Given data Start Marker

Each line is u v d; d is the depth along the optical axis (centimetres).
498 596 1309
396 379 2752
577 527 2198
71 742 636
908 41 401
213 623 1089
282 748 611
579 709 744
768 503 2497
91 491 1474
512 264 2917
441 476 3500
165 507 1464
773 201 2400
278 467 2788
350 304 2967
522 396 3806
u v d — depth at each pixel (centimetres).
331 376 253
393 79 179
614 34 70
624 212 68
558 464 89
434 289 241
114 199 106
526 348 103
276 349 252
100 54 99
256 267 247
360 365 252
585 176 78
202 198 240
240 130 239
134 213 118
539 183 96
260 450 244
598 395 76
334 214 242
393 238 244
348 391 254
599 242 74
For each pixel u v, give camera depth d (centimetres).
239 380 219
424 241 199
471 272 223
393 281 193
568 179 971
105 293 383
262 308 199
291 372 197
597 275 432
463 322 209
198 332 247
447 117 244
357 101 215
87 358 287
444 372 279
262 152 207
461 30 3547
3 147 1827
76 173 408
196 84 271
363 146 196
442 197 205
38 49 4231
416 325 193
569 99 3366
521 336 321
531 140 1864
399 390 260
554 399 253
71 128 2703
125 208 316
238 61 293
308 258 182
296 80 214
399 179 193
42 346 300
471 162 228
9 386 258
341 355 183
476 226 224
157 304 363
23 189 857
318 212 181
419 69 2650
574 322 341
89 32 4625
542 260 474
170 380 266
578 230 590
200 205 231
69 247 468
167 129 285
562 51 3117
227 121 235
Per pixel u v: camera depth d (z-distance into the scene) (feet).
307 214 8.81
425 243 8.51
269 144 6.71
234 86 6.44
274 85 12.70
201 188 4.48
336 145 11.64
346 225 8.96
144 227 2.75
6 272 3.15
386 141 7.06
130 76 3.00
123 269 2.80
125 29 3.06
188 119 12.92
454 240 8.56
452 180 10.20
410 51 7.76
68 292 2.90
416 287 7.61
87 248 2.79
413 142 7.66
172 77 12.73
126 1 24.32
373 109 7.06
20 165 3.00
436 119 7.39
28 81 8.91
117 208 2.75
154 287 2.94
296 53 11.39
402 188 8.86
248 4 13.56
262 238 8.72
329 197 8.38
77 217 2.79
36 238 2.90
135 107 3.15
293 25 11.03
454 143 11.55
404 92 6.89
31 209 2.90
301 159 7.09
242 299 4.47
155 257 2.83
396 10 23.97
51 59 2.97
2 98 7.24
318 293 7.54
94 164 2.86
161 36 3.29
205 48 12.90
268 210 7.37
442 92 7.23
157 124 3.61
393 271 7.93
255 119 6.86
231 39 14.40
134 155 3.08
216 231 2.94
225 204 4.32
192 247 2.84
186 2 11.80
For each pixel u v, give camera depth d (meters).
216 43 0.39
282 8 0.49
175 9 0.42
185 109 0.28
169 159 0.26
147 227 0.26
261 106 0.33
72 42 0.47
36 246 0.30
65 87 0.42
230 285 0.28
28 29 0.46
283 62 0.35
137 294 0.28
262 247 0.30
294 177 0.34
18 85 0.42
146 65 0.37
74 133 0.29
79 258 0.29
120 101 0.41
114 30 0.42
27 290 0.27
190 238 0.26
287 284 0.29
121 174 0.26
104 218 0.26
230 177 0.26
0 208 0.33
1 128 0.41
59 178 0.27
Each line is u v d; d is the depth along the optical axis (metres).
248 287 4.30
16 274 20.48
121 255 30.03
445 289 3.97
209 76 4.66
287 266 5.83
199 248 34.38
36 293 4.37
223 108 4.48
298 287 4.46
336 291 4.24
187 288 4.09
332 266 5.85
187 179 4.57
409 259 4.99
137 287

Given data End Marker

Everything in the listing must be written out again without any change.

▸ **Solution**:
Each line is u v d; d is the depth along the optical axis (centimetres).
498 596 1309
396 379 2752
577 527 2198
71 742 636
908 41 401
213 623 1089
282 748 611
579 709 744
768 503 2497
91 491 1474
512 264 2917
441 476 3500
165 507 1464
773 201 2400
278 467 2788
350 304 2967
522 396 3806
u v d — depth at each pixel (centimetres).
331 376 253
393 79 179
614 34 70
624 212 68
558 464 89
434 289 241
114 199 106
526 348 103
276 349 252
100 54 99
256 267 247
360 365 252
585 176 78
202 198 240
240 130 239
134 213 118
539 183 96
260 450 244
598 395 76
334 214 242
393 238 244
348 391 254
599 242 74
For each pixel u v, give camera depth d (centimetres).
239 380 219
424 241 199
471 272 223
393 281 193
568 179 971
105 293 383
262 308 199
291 372 197
597 275 432
463 322 209
198 332 247
447 117 244
357 101 215
87 358 287
444 372 279
262 152 207
461 30 3547
3 147 1827
76 173 408
196 84 271
363 146 196
442 197 205
38 49 4231
416 325 193
569 99 3366
521 336 321
531 140 1864
399 390 260
554 399 253
71 128 2703
125 208 316
238 61 293
308 258 182
296 80 214
399 179 193
42 346 300
471 162 228
9 386 258
341 355 183
476 226 224
157 304 363
23 189 857
318 212 181
419 69 2650
574 322 341
89 32 4625
542 260 474
170 380 266
578 230 590
200 205 231
69 247 468
167 129 285
562 51 3117
227 121 235
Per pixel u v: camera depth d (z-distance into the scene) (feet).
307 214 8.81
425 243 8.51
269 144 6.71
234 86 6.44
274 85 12.70
201 188 4.48
336 145 11.64
346 225 8.96
144 227 2.75
6 272 3.15
386 141 7.06
130 76 3.00
123 269 2.80
125 29 3.06
188 119 12.92
454 240 8.56
452 180 10.20
410 51 7.76
68 292 2.90
416 287 7.61
87 248 2.79
413 142 7.66
172 77 12.73
126 1 24.32
373 109 7.06
20 165 3.00
436 119 7.39
28 81 8.91
117 208 2.75
154 287 2.94
296 53 11.39
402 188 8.86
248 4 13.56
262 238 8.72
329 197 8.38
77 217 2.79
36 238 2.90
135 107 3.15
293 25 11.03
454 143 11.55
404 92 6.89
31 209 2.90
301 159 7.09
242 299 4.47
155 257 2.83
396 10 23.97
51 59 2.97
2 98 7.24
318 293 7.54
94 164 2.86
161 36 3.29
205 48 12.90
268 210 7.37
442 92 7.23
157 124 3.61
393 271 7.93
255 119 6.86
231 39 14.40
134 155 3.08
216 231 2.94
225 204 4.32
192 247 2.84
186 2 11.80
For each pixel u v, give camera depth d (meters).
216 43 0.39
282 8 0.49
175 9 0.42
185 109 0.28
169 159 0.26
147 227 0.26
261 106 0.33
72 42 0.47
36 246 0.30
65 87 0.42
230 285 0.28
28 29 0.46
283 62 0.35
137 294 0.28
262 247 0.30
294 177 0.34
18 85 0.42
146 65 0.37
74 133 0.29
79 258 0.29
120 101 0.41
114 30 0.42
27 290 0.27
190 238 0.26
287 284 0.29
121 174 0.26
104 218 0.26
230 177 0.26
0 208 0.33
1 128 0.41
59 178 0.27
Each line is u v d; d is the depth along the optical axis (metres).
248 287 4.30
16 274 20.48
121 255 30.03
445 289 3.97
209 76 4.66
287 266 5.83
199 248 34.38
36 293 4.37
223 108 4.48
298 287 4.46
336 291 4.24
187 288 4.09
332 266 5.85
187 179 4.57
409 259 4.99
137 287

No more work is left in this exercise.